Proof of the harm just one degree will cause.
Roger Carr says:
June 4, 2011 at 3:28 am
Yeah, but it’s still easier than moving the goalposts!
tango water melon head science .what will happen to them all after the biggest FRAUD in our history is dead and cremated . cannot wait for the day
They’ll move on to something else. I remember the trendy tranzy of the 1980s drooling over the Brundtland Report, as it gave them the excuse to continue their attempt at totalitarian rule of the world after communism had patently failed.
Alex,
You raise an interesting question, did Noah have fish in the Ark? I figure not, being as it would have been unecessary.
Maybe I’m stupid but I clicked on all the links and saw no mention of any two fish study. I must be stupid.
At least two fish are better than one tree at Yamal peninsula! LOL
Reading through the ABC article I was struck by this little gem:
“To determine growth rates they analysed the fishes’ otoliths, bony structures that fish use for orientation and detection of movement. Just like tree rings, the bony structures show incremental changes in fish growth over long periods of time.”
Here we go again …
Please read the document!!!
The 2 fishe were used for swimming speed tests – plenty of statements ensuring the reader understands that this is not enough in the report. It research on otolith sizes the swimming is a small part of the document.
This has to be a post-normal fish story.
Usually, its all about bragging over the one that got away.
I couldn’t get access to the full paper, but where does the two fish come into the analysis?
Look at http://www.nature.com/nclimate/journal/v1/n2/extref/nclimate1084-s1.pdf
which contains supplementary data.
The second page talks about five banded morwong populations (which I assume would contain more than two fish in total?)
Page 8 contains this table listing locations and populations;
Location Sample Size
North island, N.Z. (NZ) 49
Victoria, Aus 283
Northeast coast, Tasmania, Aus. 122
East coast, Tasmania, Aus. 474
Southeast coast, Tasmania, Aus. 310
There may have been some doubling up as there is a column also called “# of year classes represented”, but I think it is more than two.
So is the two fish you talk about one small part of this study?
Thanks
Frosty wrote: “Amateurs, any decent propagandist would only need one fish.”
Why did they bother with fish? Why was computer modelling invented?
IanM
Alex you got me laughing so much
All Noah needed were two fish, I don’t see the problem.
Post modern science = Any science conducted and reported without input from an independent statistician.
So here are my comments re: study design 101: Two fish makes for a case study, not a random sample. There is nothing wrong with case studies, and no you don’t need a statistician on board for that. I find case studies to be intriguing. But to extrapolate what might happen to the general population goes way beyond the limits of case studies.

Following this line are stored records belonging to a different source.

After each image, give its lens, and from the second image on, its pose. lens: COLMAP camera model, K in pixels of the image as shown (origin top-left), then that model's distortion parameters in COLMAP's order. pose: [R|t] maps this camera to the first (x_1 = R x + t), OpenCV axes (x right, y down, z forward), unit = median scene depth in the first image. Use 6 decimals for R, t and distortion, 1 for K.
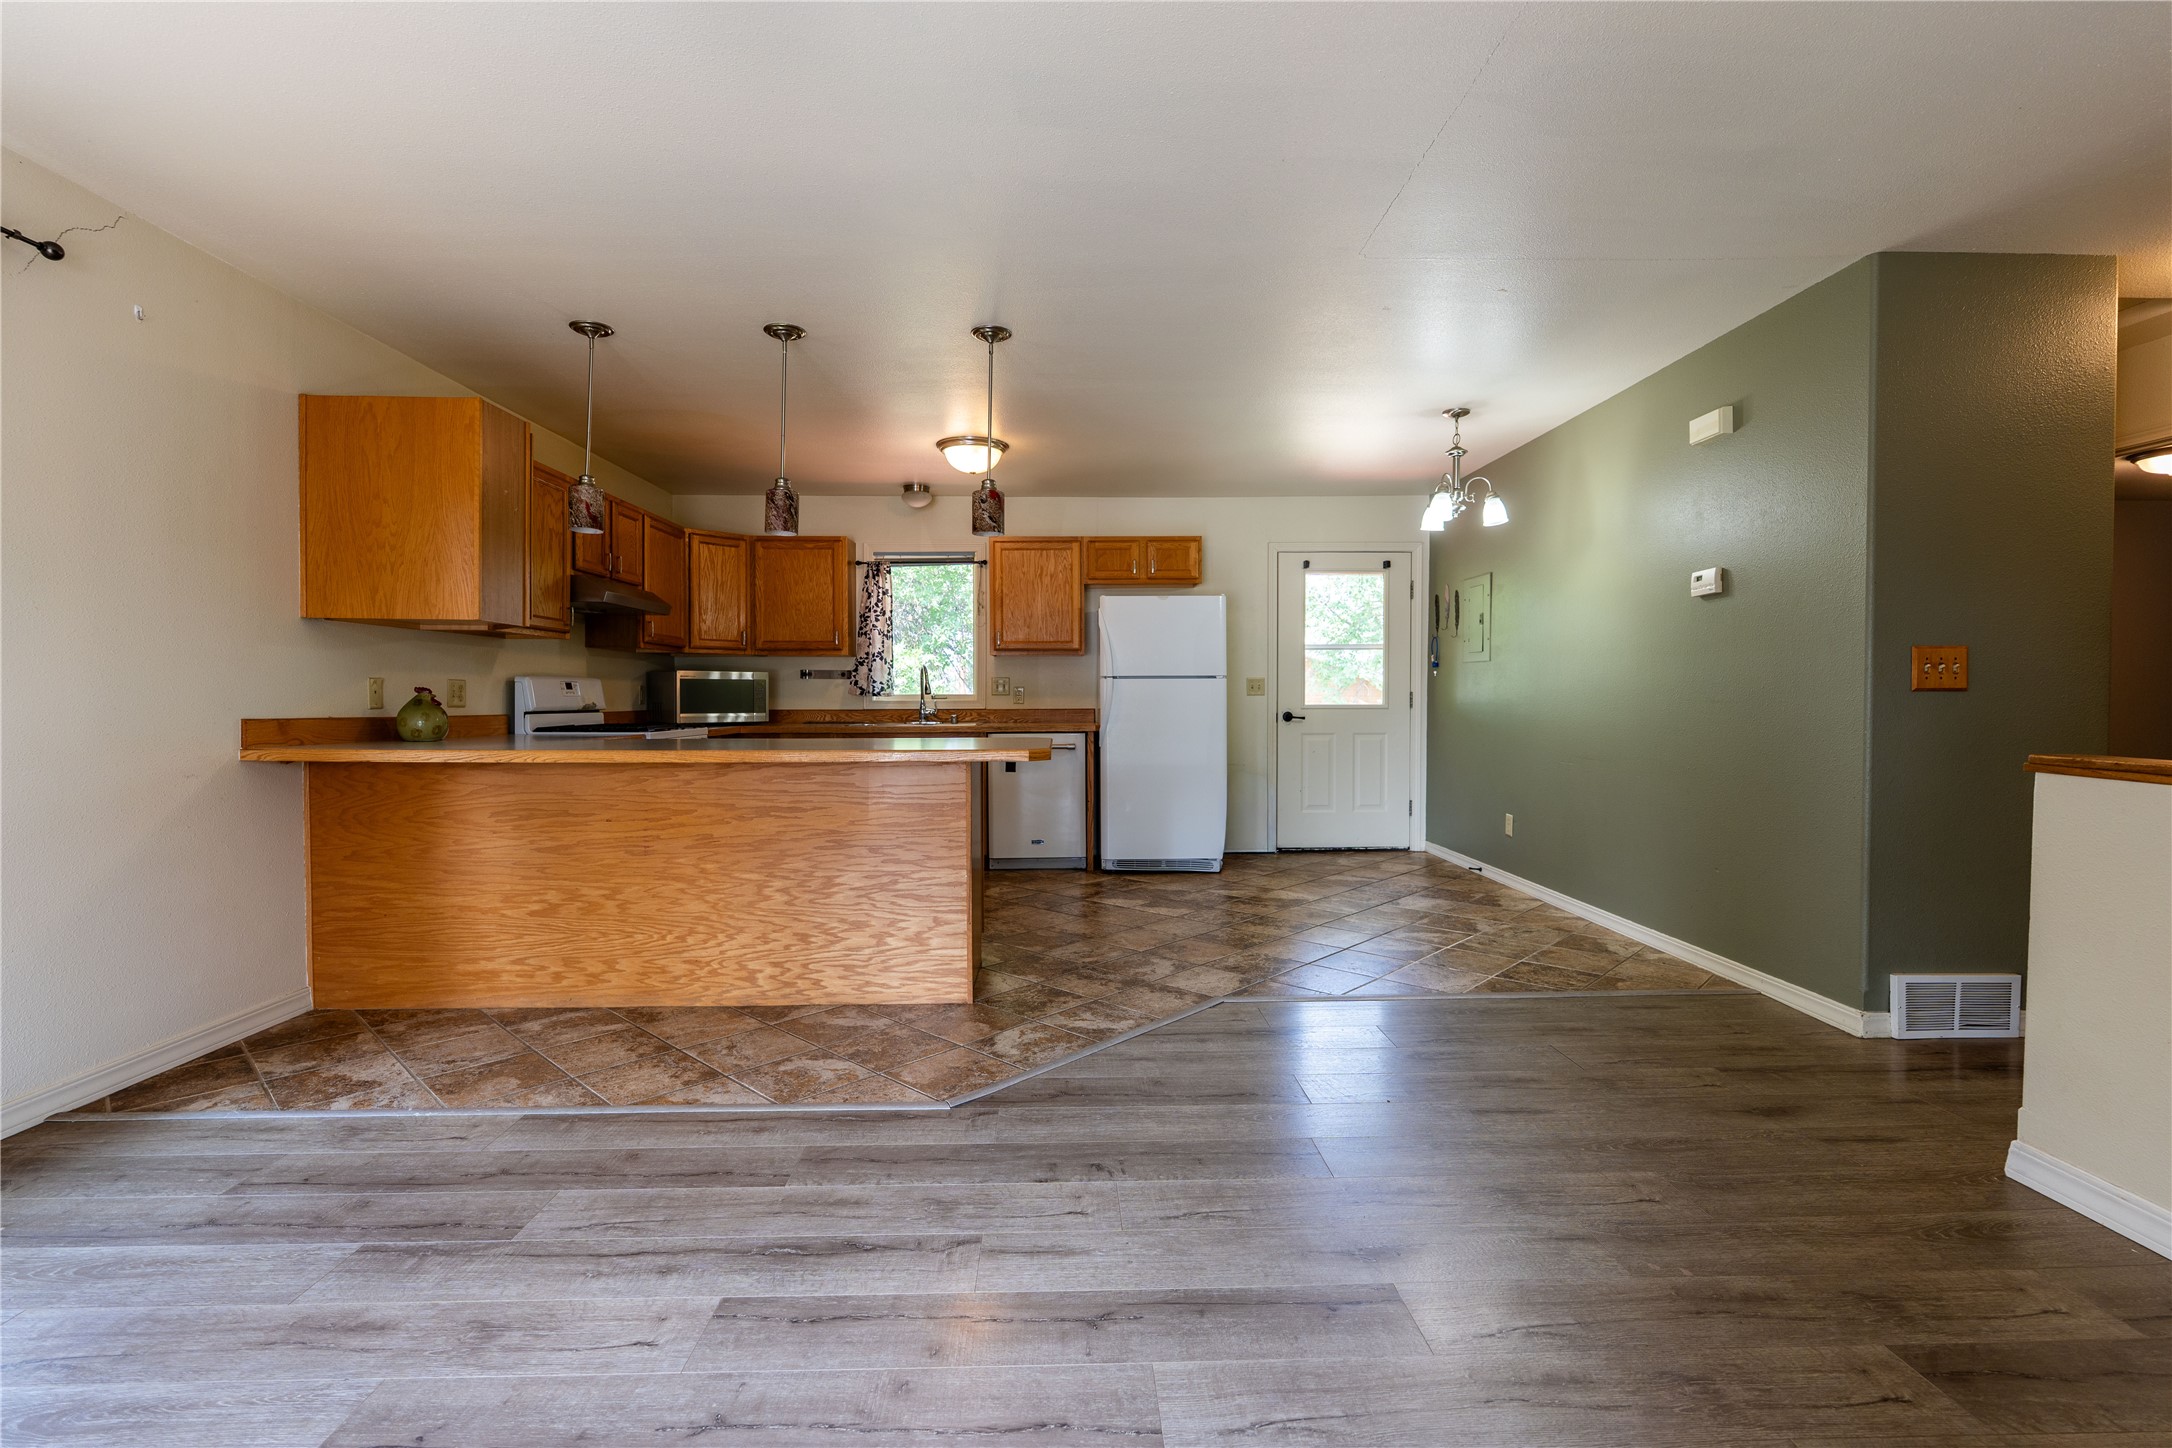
lens RADIAL K [[993.1, 0, 1074.6], [0, 993.1, 716.4], [0, 0, 1]] dist [-0.003835, 0.000203]
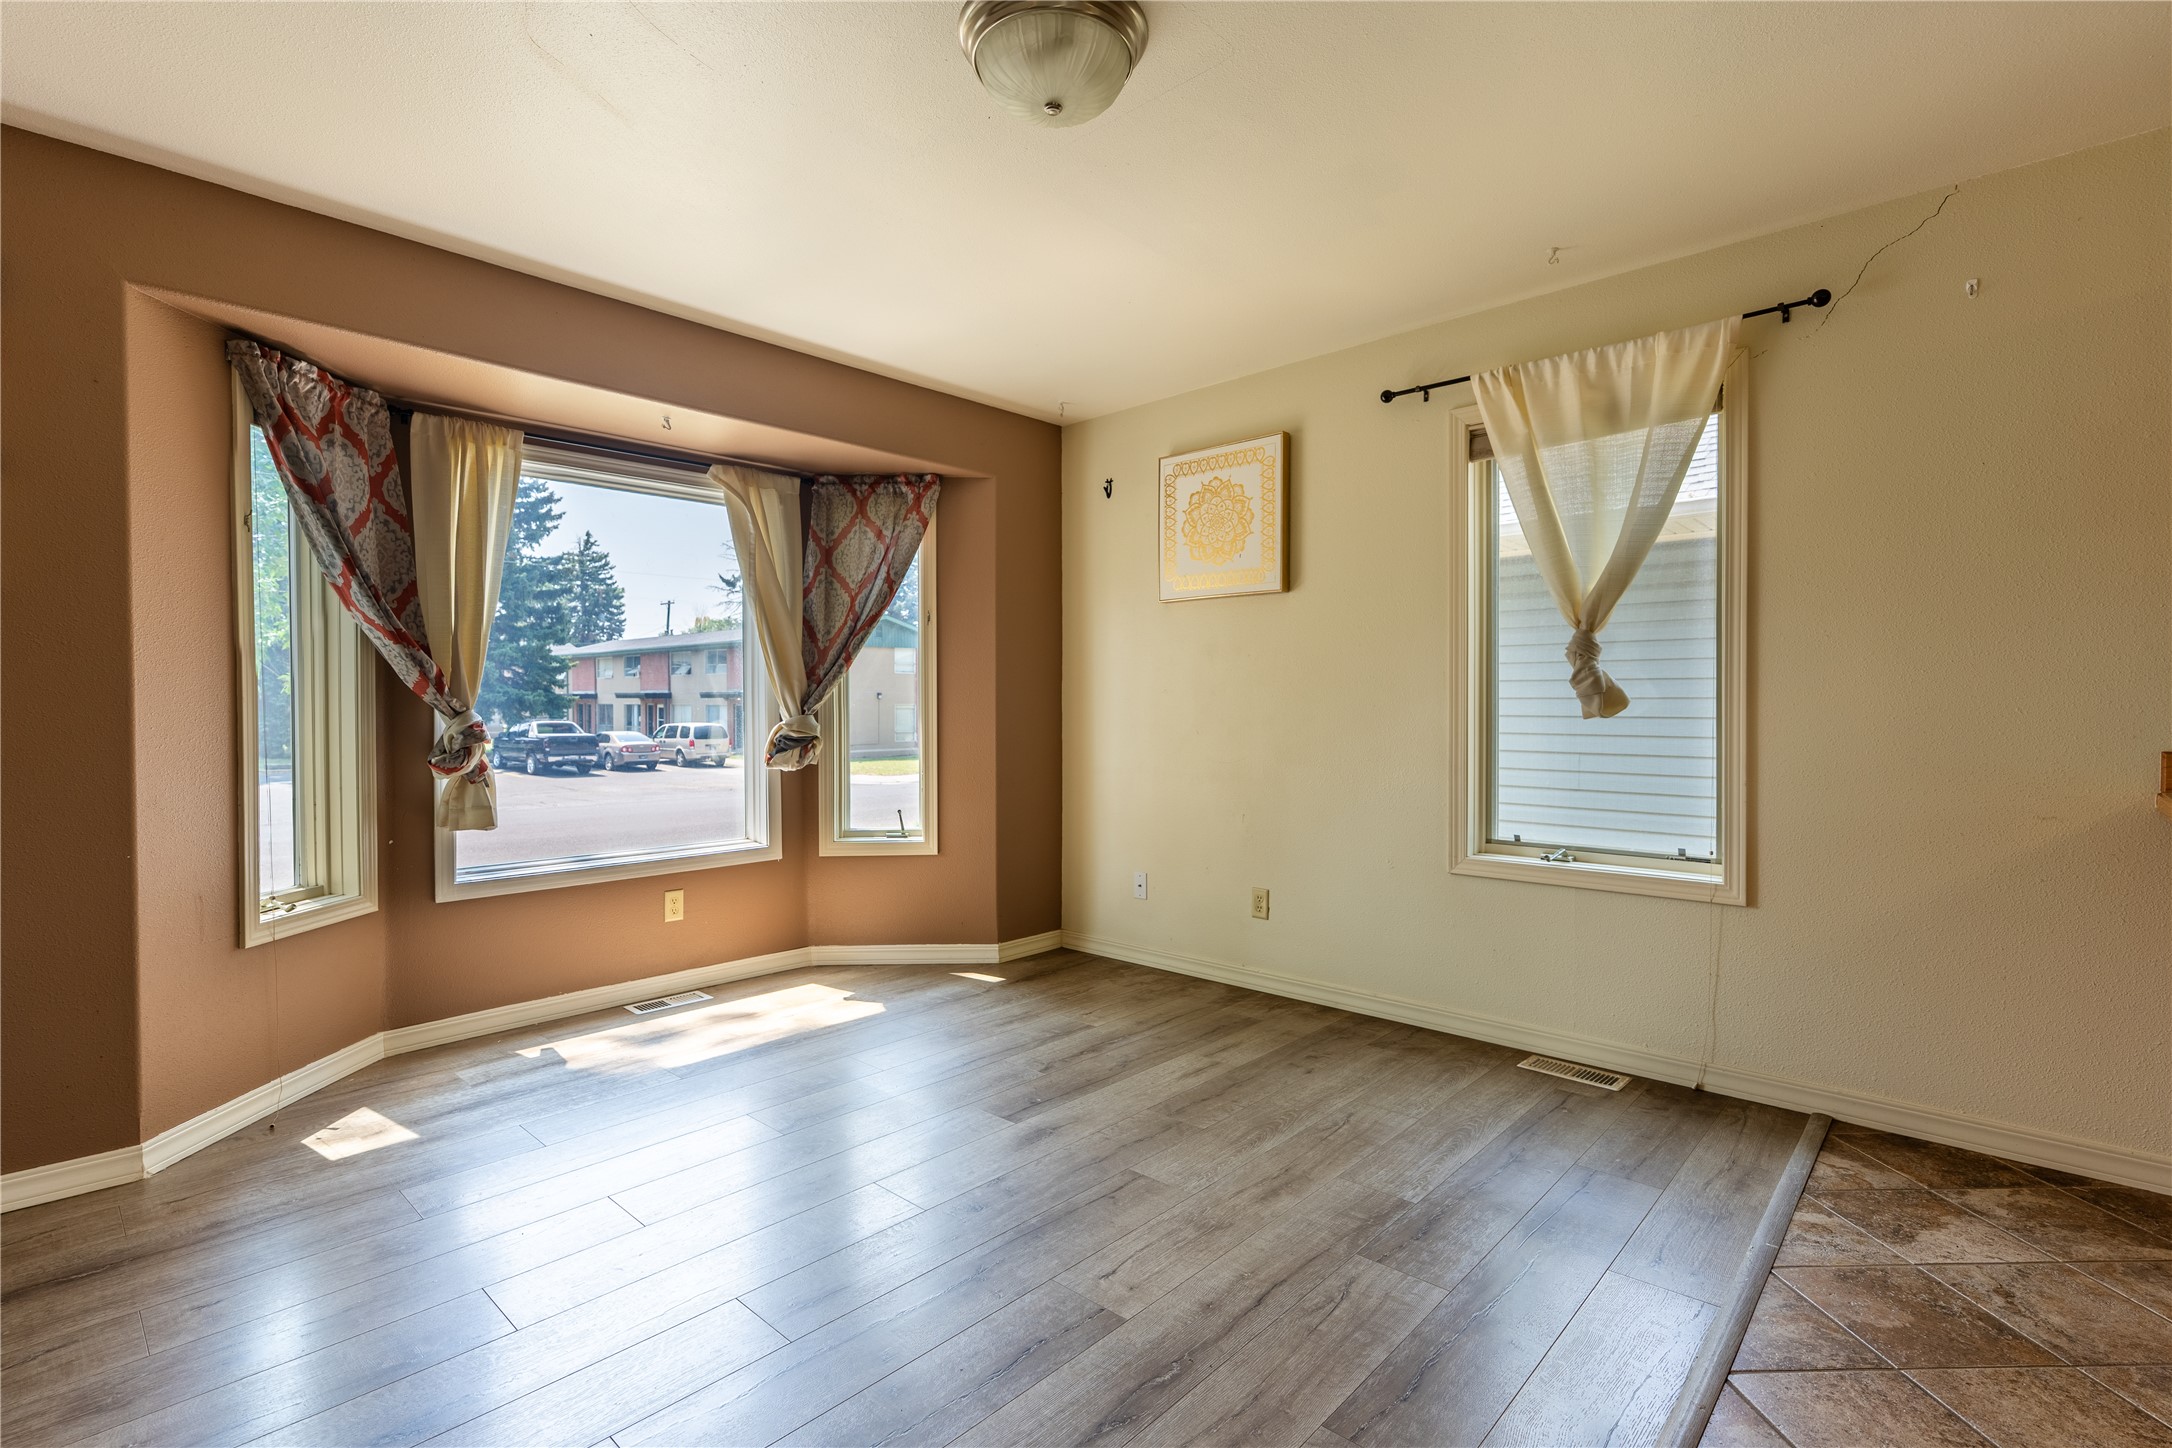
lens RADIAL K [[993.1, 0, 1107.3], [0, 993.1, 717.5], [0, 0, 1]] dist [-0.003835, 0.000203]
pose [[-0.686246, 0.002369, -0.727365, 0.189038], [-0.016792, 0.999677, 0.019099, -0.022142], [0.727175, 0.025321, -0.685985, 0.805391]]
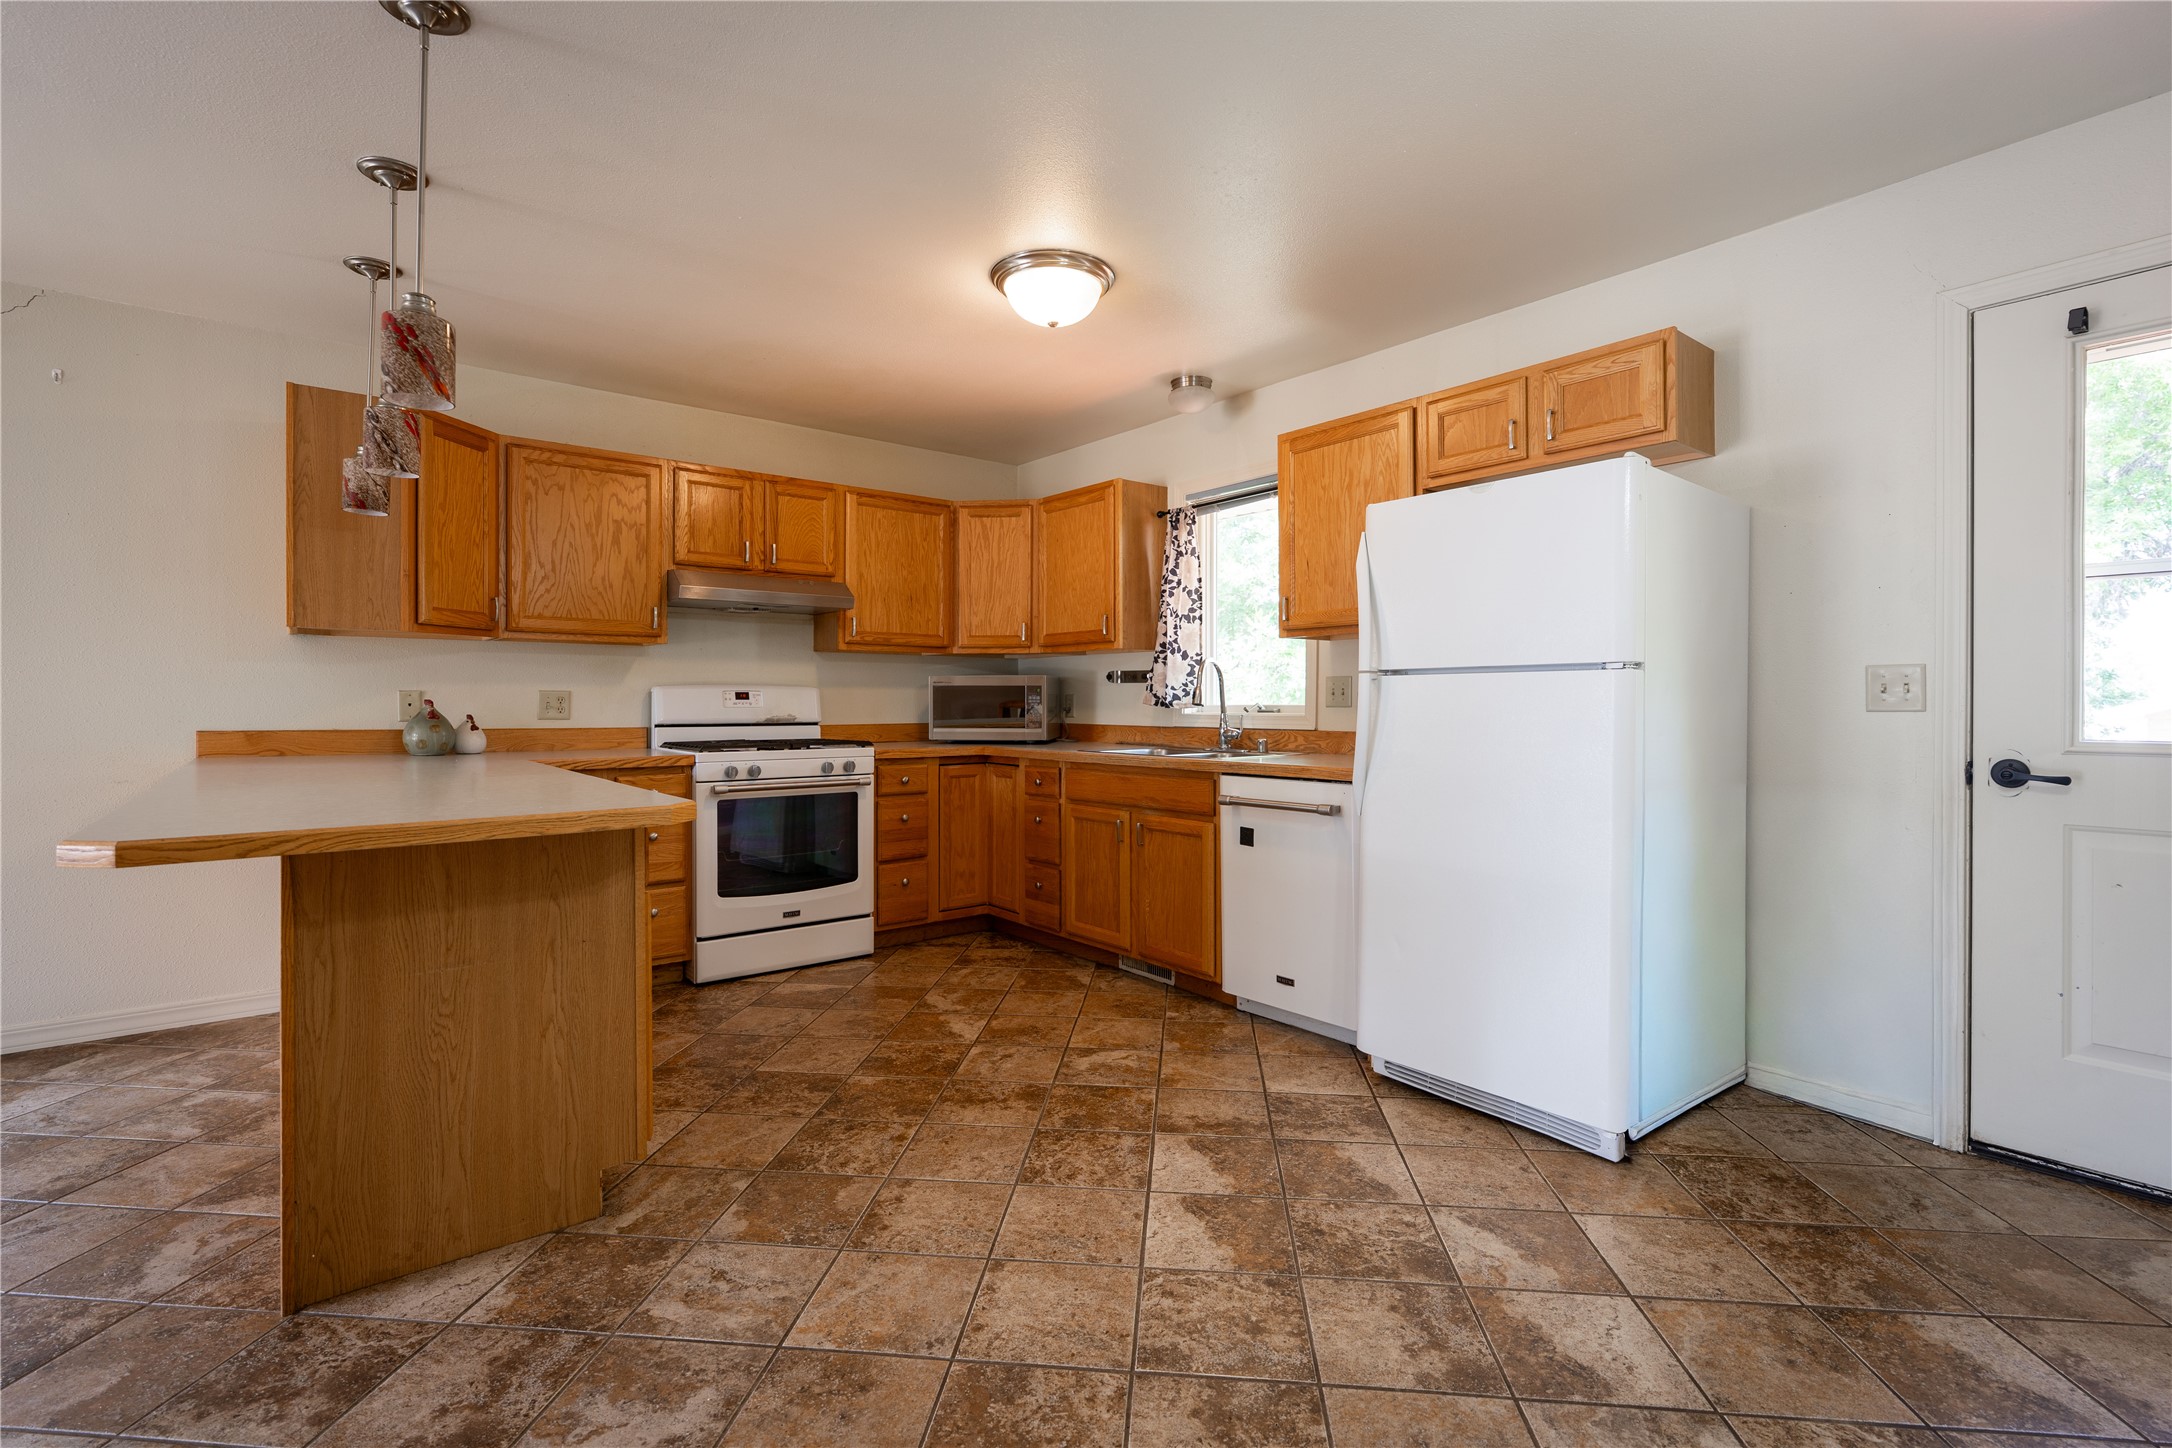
lens RADIAL K [[993.1, 0, 1058.5], [0, 993.1, 689.5], [0, 0, 1]] dist [-0.003835, 0.000203]
pose [[0.603999, -0.008072, -0.796945, 0.521160], [-0.014549, 0.999670, -0.021152, -0.030219], [0.796853, 0.024371, 0.603682, 0.943932]]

Since we seem to be getting a lot of these kinds of studies, I am left to wonder about the description for the required master’s level “Research Design” course all graduates heading for careers in research are required to take. I’ve taken two (I have two master’s degrees). Looking through my course material, a two-fish study would not qualify as a random sample design.
Case closed. Reprimand the researchers and remove their funding for any further endeavors regarding fish.
@tango Are these exploding Chinese watermelons?